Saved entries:
>>

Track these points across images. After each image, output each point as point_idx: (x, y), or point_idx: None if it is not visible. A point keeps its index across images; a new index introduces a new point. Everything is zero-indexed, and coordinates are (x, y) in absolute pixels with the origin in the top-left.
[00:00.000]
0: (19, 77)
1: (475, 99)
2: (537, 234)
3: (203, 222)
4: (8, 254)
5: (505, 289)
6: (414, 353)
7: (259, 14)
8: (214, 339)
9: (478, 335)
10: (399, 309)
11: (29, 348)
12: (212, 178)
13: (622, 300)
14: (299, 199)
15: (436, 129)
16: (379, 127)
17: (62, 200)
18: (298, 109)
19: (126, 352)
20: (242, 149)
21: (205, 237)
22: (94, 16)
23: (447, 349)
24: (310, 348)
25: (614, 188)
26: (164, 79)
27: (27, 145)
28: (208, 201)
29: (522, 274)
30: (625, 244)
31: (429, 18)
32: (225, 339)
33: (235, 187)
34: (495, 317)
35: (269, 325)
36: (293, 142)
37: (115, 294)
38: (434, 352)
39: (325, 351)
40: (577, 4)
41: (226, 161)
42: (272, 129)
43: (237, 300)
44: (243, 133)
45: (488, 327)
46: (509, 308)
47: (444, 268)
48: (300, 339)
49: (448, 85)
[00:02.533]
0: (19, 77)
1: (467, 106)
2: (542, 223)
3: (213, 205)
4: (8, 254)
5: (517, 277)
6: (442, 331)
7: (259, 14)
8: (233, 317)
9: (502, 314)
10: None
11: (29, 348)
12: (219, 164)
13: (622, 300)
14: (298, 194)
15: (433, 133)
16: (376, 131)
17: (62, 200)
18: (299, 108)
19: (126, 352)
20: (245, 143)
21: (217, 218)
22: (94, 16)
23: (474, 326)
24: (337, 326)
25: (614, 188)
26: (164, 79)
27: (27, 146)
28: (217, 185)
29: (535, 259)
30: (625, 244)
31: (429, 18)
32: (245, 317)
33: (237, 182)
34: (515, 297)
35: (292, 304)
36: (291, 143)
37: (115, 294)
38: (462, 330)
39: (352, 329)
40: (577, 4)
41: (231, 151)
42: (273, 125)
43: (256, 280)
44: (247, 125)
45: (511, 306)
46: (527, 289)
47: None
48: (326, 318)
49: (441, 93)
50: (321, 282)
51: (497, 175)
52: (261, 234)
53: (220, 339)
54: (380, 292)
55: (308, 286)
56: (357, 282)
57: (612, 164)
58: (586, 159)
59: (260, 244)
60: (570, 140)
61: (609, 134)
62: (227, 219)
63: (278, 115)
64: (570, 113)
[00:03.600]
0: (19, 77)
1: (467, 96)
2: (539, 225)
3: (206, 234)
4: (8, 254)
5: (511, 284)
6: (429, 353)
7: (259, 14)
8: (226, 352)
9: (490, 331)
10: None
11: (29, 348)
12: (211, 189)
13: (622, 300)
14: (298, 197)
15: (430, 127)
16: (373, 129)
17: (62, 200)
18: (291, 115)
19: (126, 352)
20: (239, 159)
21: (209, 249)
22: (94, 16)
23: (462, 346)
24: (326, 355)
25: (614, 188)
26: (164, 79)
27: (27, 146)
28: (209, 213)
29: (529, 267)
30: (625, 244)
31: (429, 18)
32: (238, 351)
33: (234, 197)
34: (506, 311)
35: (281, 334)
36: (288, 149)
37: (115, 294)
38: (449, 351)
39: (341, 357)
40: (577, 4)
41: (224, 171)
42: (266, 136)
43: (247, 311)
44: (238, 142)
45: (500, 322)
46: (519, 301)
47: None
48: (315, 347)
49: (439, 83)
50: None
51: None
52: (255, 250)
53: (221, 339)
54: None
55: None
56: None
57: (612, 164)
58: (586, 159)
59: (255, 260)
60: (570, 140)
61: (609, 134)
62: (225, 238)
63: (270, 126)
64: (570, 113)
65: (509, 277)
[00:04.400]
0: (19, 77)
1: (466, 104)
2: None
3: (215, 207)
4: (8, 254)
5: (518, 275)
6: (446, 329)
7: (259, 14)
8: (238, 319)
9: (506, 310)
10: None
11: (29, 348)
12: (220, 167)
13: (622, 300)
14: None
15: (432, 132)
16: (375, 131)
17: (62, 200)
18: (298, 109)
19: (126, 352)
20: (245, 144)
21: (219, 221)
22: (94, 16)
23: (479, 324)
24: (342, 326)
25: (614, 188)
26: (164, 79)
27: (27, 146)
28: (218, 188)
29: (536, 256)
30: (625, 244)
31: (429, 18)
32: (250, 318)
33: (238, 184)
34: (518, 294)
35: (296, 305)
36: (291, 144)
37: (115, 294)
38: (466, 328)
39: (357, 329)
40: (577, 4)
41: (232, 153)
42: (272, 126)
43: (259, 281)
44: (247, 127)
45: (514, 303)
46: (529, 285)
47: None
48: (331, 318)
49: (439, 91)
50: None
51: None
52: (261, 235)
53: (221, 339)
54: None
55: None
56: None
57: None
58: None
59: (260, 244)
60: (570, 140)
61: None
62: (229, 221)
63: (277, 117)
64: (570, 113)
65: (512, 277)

<<
>>

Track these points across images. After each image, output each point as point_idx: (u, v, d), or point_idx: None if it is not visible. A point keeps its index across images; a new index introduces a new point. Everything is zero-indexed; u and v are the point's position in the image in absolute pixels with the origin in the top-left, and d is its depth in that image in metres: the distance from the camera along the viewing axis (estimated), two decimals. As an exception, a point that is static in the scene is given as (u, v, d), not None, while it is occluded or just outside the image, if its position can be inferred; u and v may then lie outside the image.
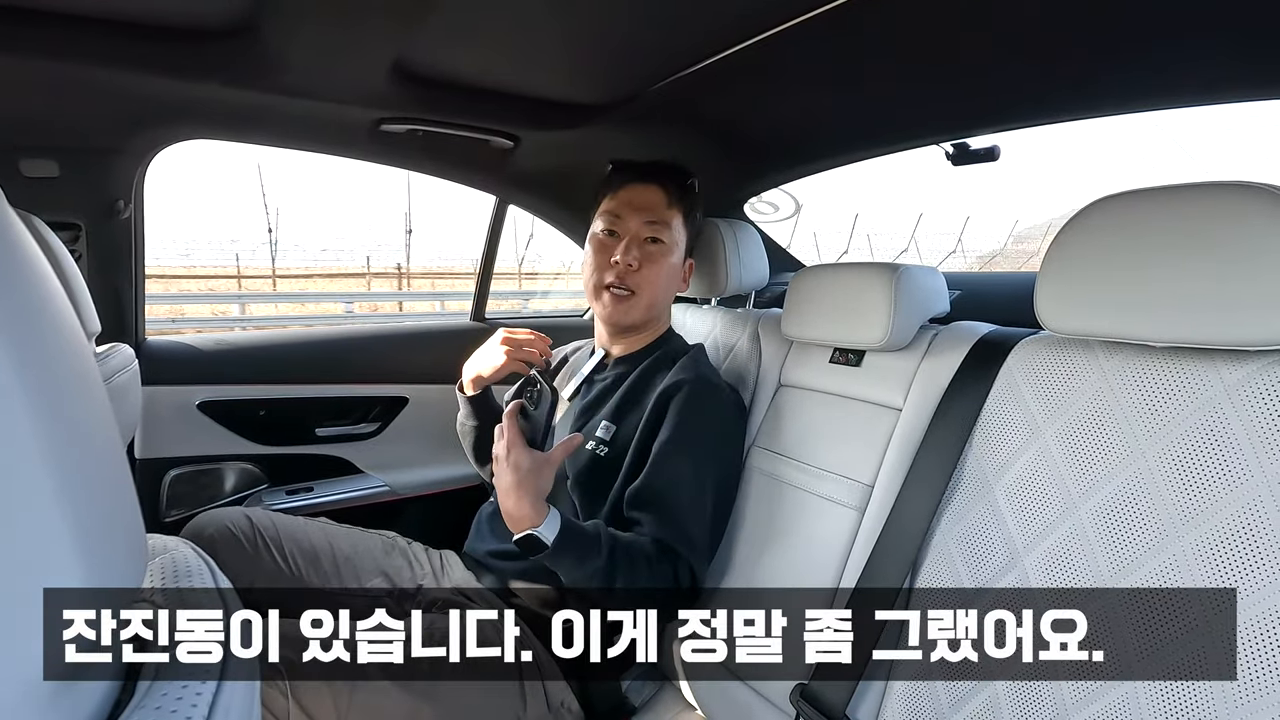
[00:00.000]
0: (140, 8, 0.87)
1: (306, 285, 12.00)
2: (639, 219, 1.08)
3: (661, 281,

<<

_Problem_: With the line holding "in the top-left." as the first and the line holding "14: (299, 199)" as the last, set down that range of the entries above exactly, and nothing else.

_Task answer_:
Track these points across images. After each image, output each point as point_idx: (x, y), or point_idx: None if it is not visible. A point keeps its index across images; a new index introduces a new point. Everything is zero-indexed, and coordinates are (x, y) in absolute pixels with the origin in the top-left.
[00:00.000]
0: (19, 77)
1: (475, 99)
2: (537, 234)
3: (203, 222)
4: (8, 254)
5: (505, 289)
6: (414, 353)
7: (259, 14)
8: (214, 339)
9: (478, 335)
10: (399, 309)
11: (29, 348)
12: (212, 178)
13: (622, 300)
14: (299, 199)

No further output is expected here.